For most of us, rape is a crime so vile and disgusting as to be unimaginable. But I want to challenge you reader, male or female. Imagine you are in a position of physical dominance, yet you feel weak and ineffectual in your life. Maybe girls sleep with you often, sometimes, or hardly ever. Regardless, you feel the need to exert agency in a world that seems to be spinning violently out of control. This is a natural sub-conscious desire that most of us satisfy through work, play or (healthy) sexual activity. Yet you can’t get that satisfaction, no matter what you do. So you get drunk one night, really drunk, meet an equally drunk girl at a bar and take her back to her apartment. You’re pushing for sex, but she says no. But you’re belligerently drunk and horny and you know she can’t stop you. She might not even remember your name. So you tell her to shut-up while you get yours. Anyone who knows what it’s like to get belligerent knows how irrational you become. You finish, smash her cell phone and leave. Imagine it. Put yourself in the rapists’ position, I dare you.

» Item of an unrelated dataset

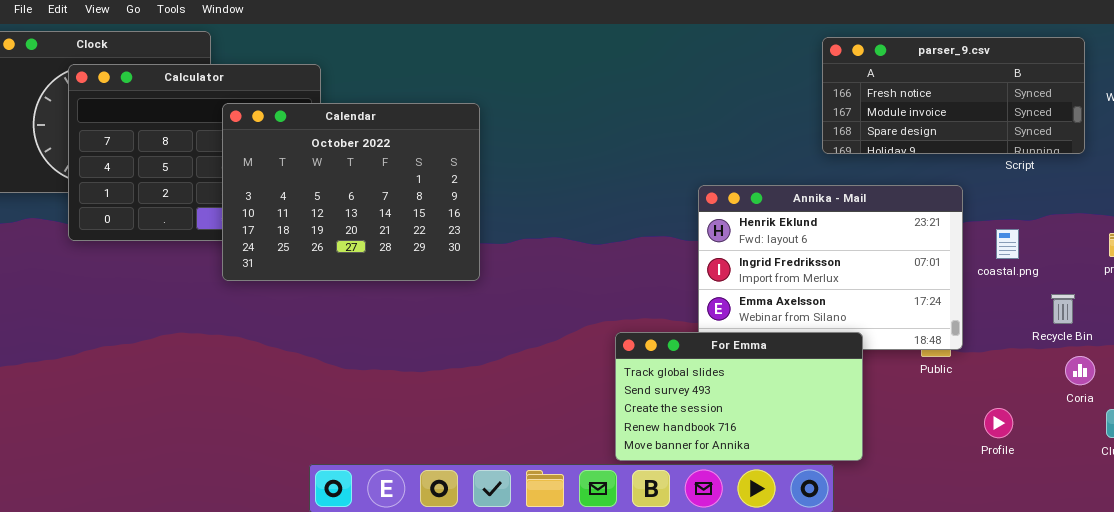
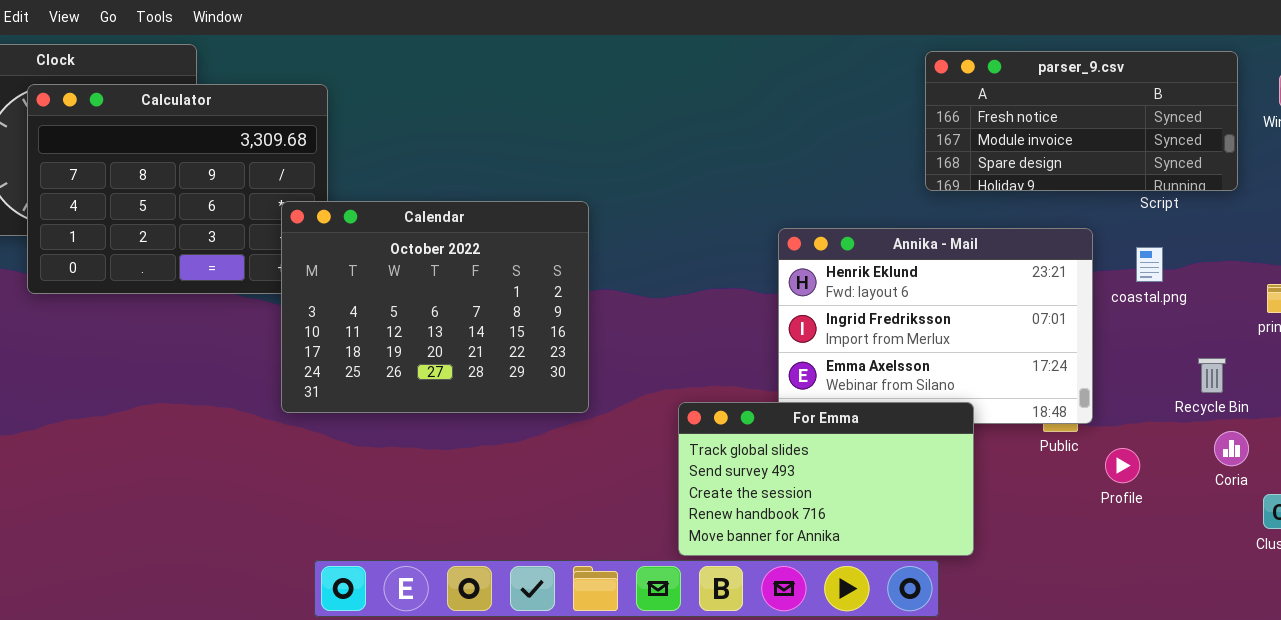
Calendar: [222,103,480,281] -> [281,201,589,413], moved
coastal.png: [996,229,1019,259] -> [1136,247,1163,282], moved
Profile: [984,408,1013,438] -> [1105,448,1140,483], moved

You ought to feel pretty disgusted. You just inflicted a most terrible amount of physical and psychological torment on a fellow human being who did not deserve it. You added one more number to the roughly 90,000 reported rapes that occur each year. Yet you will most likely get away with it. Only 25% of the time arrests are made in response to a reported rape, about 22,500 people. About 200 of those people will get convicted according to Department of Justice statistics. That is .8%. Not 8%. Less than one percent of those arrested for rape will be convicted.
Between 15 and 20 percent of women admit to being raped. Not sexually harassed or assaulted. Raped. That means as many as one in five women will be raped in their lives. You probably don’t know who they are, but you certainly know more than one woman who has been raped. Just this past April, the College of Charleston baseball team got away with gang-rape.
The girl was clearly raped by at least one individual, if not more. Yet the College refused to allow outside police forces handle the investigation, and those who did were clearly not trained to handle it. No one was arrested. One student was expelled. Now google Stuebenville, if you haven’t already. Apparently successful sports teams are more important than justice for rape victims. So I ask you, is this evidence of a just and free society?
We supposedly live in a free country, yet women cannot do the same things as men and feel safe. And as men, we don’t want to even think about rape. The unspoken consensus seems to be that they secretly want it even when they act like they don’t. Or we point to the rare false accusation that gets a ton of media attention (Duke Lacrosse and Kobe Bryant) as evidence that rape is not that big of a problem. No means yes, we even joke sometimes. I asked a fellow student once, “When do you stop?” “When they call the police,” he responded. He was joking… I think. These statistics and stories point to a larger issue in our society. Rape is a forgotten problem, hushed up and shoved under the rug. It transcends race and class, the traditional markers that divide crime. Gun violence is usually a minority crime. Theft is a poor crime. Drug crimes are a poor and minority issue. Rape cannot be easily compartmentalized and no simplified solutions can be blathered about in the media so we ignore it. But it is a serious and pressing problem for a country that considers itself an international leader in human rights. We condemn the treatment of women in the Middle East and India yet our own justice system and culture does so little for sexual victims in our own country.
Indeed, it reveals that we still live in a chauvinistic patriarchy. It is easy to make fun of Women and Gender Studies majors for their demands for political correct terminology and sometimes pathological hatred of men. I took a Human Sexuality Course once that should have been called “Why men can only barely suppress their urge to anally rape every female they see.” But people must recognize that every woman is a victim, at the very least, of sexual harassment throughout their lives. Then their anger should become understandable. Men have physically controlled and abused women in Western society since the dawn of civilization. But that doesn’t make it right, especially now that we advanced to a point at which we consider all people equal. I hate to say that we should stop making rape jokes, but maybe it really does evidence that men consider rape (in certain circumstance) an acceptable or inevitable behavior, such as we do with murder. Yet are we constantly arguing over ways to reduce murder rates. Where is this discussion in relation to rape?